それから、数か月したある日、電話がかかってくる。
「私、森林組合の野田ですけど、お時間よろしいですか?」
「はい」
「今現在、新しい事業体を探してまして、ちょうどお宅のような事業体に森林組合の仕事を手伝ってもらいたいと思っています。よかったら話だけでも、聞いてもらえませんか?」
「よろしくお願いします。えっ、ありがとうございます」
「今の世の中、世知辛い。信用に足る事業体が少ないのが事実です。そこへ行くと、モリモリ材木店さんの仕事ぶりは実に丁寧で、何より、若くてやり気がある社長さんが頑張っている。新規の仕事をやるって事は、なかなか難しいことかもしれませんが、それでもうちとやっていくようなら、いろいろと便宜が図れると思うのです。補助金の申請とか、なかなか手間だし、そこへいくとうちはそれ専門の人材もいるから、お互いにメリットがあると思うのです」
「よろしくお願いします」
代が変わり、元治が社長になって二年目の事であった。認定事業体にもなり、周囲の知り合いの山を中心に仕事をしていたが、どうしても、仕事が続かなかった。
「どうですか?新規の従業員を入れるっていうのは?緑の雇用をやれば、それだけ 補助金が入ります」
「本当ですか?」
「手続きは我々がやります。そこには何かもあなた方が得意なことと、あなた方はただ現場を任せて、搬出するだけでいいです。山主との仲介は我々がやりますので、それで、これだけのお金は入ります」
「こんなにもらえるんですか?」
「うまいことやってますんで、全然、大丈夫です。我々と連携は、多分、楽にやれると思います」
「……実はとても困っていたところなんです。重機を借りるのも、結構経費が掛かりますし」
「重機も現在なら補助金で半額で買えるんですよ」
「えっ?本当ですか?それはどうやればいいのでしょうか?」
「簡単です。我々がきちんと指導しますので、その通りにやれば、申請は問題なく通ります」
そうやって、元治は、野田の手の中で転がされていった。
* * *
朝の澄んだ空気が漂う海辺のレストラン。奈多と雪奈は、朝食を楽しむためにそこを訪れた。
「ここ、海鮮丼がすごく美味しいって有名なんだから!」
彼女は嬉しそうに言った。
「そうだな、それは言えてるかもしれん」
奈多のうわの空の返事が、雪奈のの表情をらせる。
「実は、こっちで介護士の仕事があるんだけど、私やってみようかなって思ってるんだ」
「学校はいかないのか?」
奈多は驚いて、尋ねた。
「しょうがないよね、お金はないし、家を飛び出してきちゃったわけだし……」
彼女は視線を下げた。
「なんか、悪いな」
「らしくないね、そんな謝るなって」
「そうか?」
「さあ、食べよう」
雪奈は明るく言い、海鮮丼に手を伸ばした。
その夜、奈多はなかなか寝つけなかった。
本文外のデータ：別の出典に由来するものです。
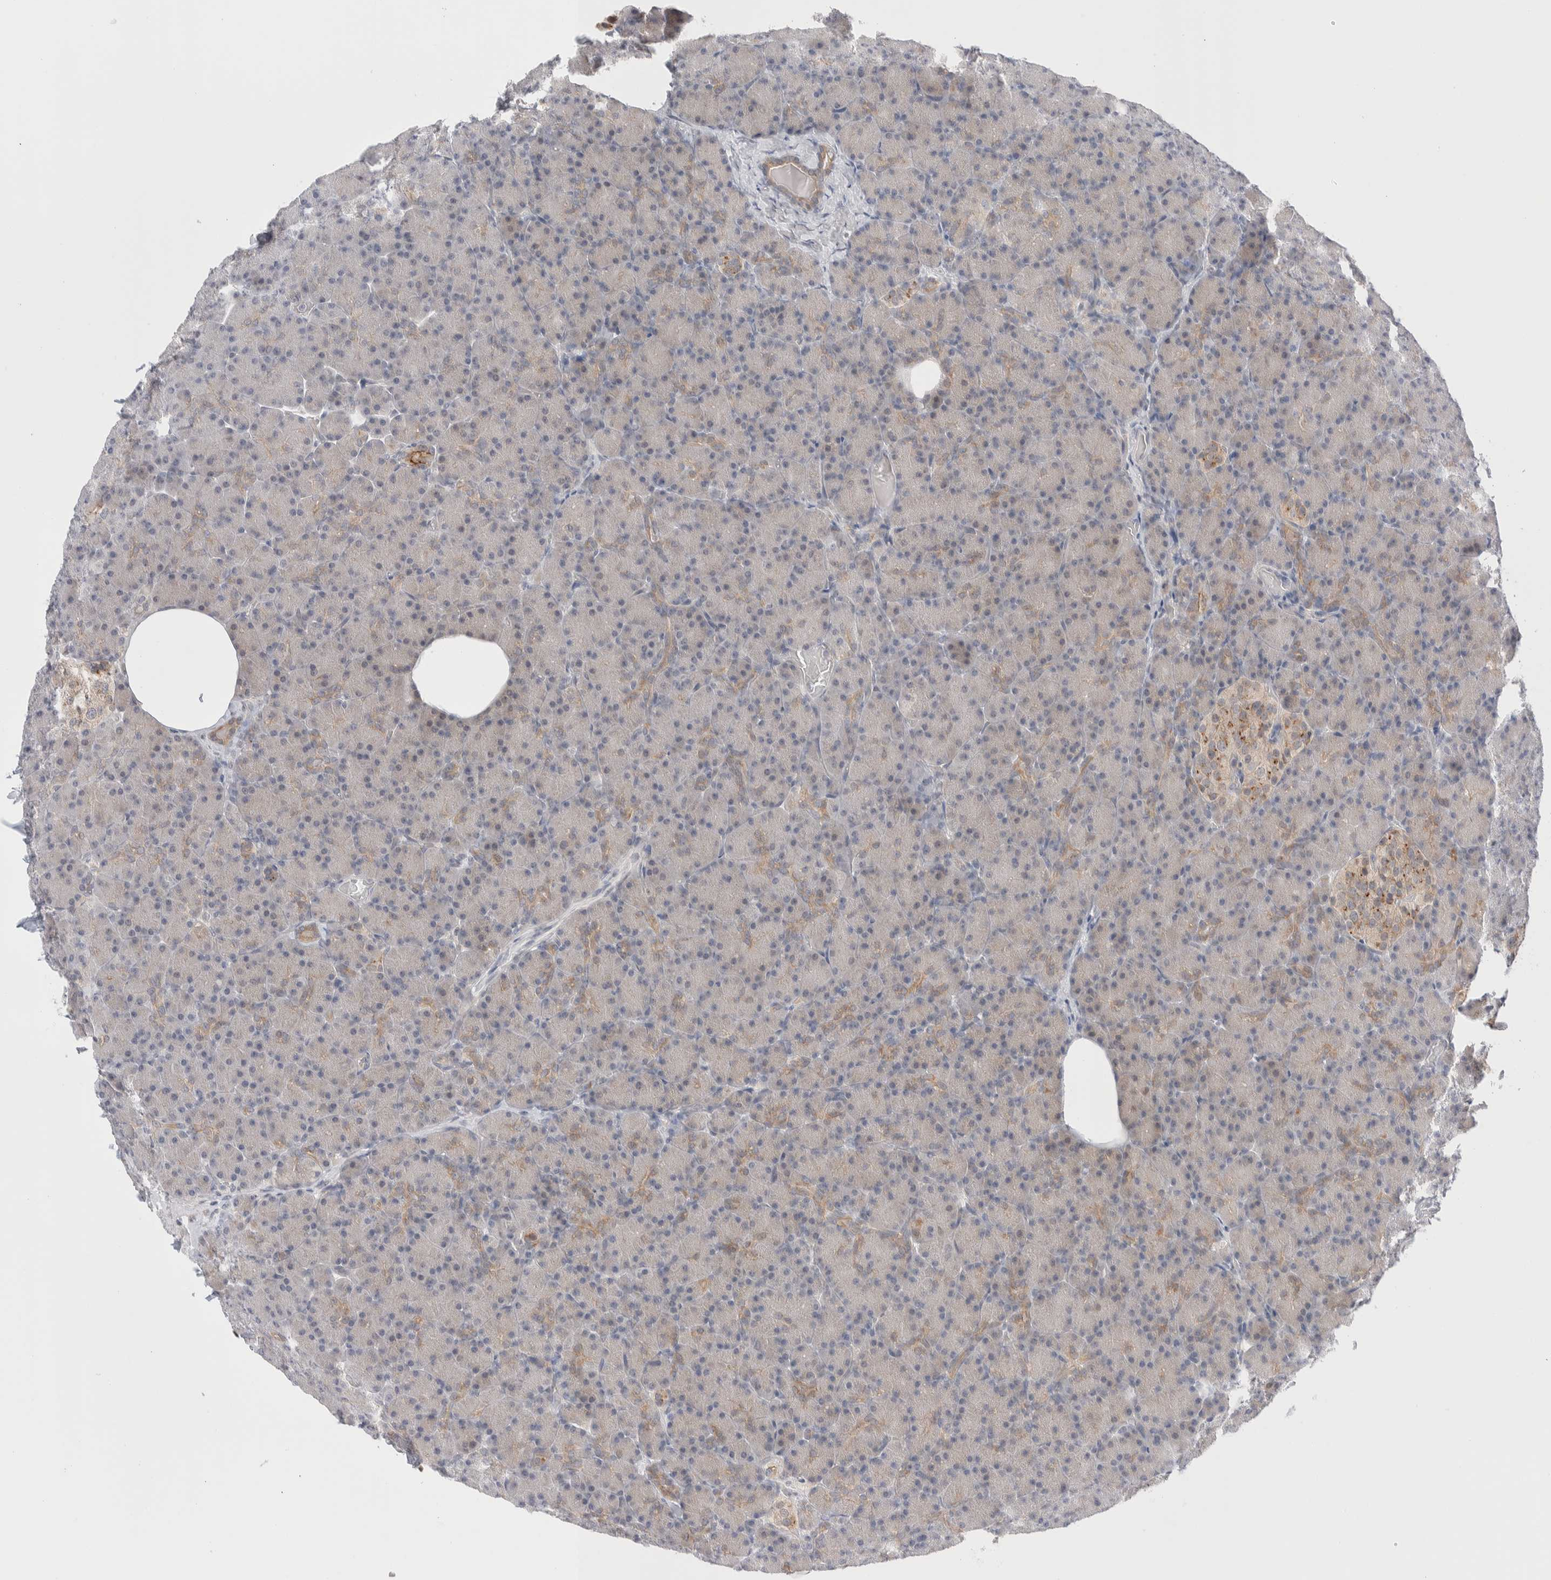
{"staining": {"intensity": "weak", "quantity": "25%-75%", "location": "cytoplasmic/membranous"}, "tissue": "pancreas", "cell_type": "Exocrine glandular cells", "image_type": "normal", "snomed": [{"axis": "morphology", "description": "Normal tissue, NOS"}, {"axis": "topography", "description": "Pancreas"}], "caption": "An IHC image of unremarkable tissue is shown. Protein staining in brown labels weak cytoplasmic/membranous positivity in pancreas within exocrine glandular cells. The staining was performed using DAB (3,3'-diaminobenzidine) to visualize the protein expression in brown, while the nuclei were stained in blue with hematoxylin (Magnification: 20x).", "gene": "C1orf112", "patient": {"sex": "female", "age": 43}}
暗闇の中で、ボスとの出会いや土岐田銀杏の紹介が頭をよぎる。
「どうも、土岐田銀杏です」
銀杏が淡々と挨拶する姿が思い出された。銀杏は、奈多よりもあとに組織に入ってきたがその後、メキメキと頭角を表していき、あっという間に組織の参謀にまで上り詰めた。
一方の奈多は、裕福な家庭の末っ子で、わがままで責任感がなかった。どちらかというと、のんびりしている奈多が、どうして、勢力を拡大していく組織の中で幹部になれたのか?
それは彼が、ボスの江田とは信頼が厚かったからである。
つまり、奈多の役割は、組織内の不穏分子を見張るスパイであった。
あの日、ボスが殺された日、奈多は、土岐田銀杏に反乱の石があることを突き止めて、ボスに知らせようとしていた。しかし、それが間に合わず、ボスは歌舞伎町のクラブで複数の男たちに襲撃にあい、複数回刺されて死亡した。
そして、ボスを襲撃したWaxは、組織を壊滅させようと、幹部連中を狙ってきたわけだが、奈多はその動きに気づいていたので、一足先に逃げて、ゆうじのアパートへと向かった。
夜、ラブホのベッドに横たわりながら、急に不安が奈多を襲った。
奈多が追われる理由、それは、土岐田銀杏の裏切りを調べていたことが、ばれていたからだ。そして、土岐田は自分の本性を知る奈多を、執拗に始末したいと狙っていることを聞かされていた。
土岐田銀杏は、蛇のように執拗で、執念深い。ここも安心ではない。
奈多は、隣で眠る、雪奈の寝顔を見つめた。
「お前のせいだ。お前がいるから俺の人生は狂ったんだ」
自分が、田舎の風にあたったことを感じた。
翌朝、ベッドに奈多の姿はなかった。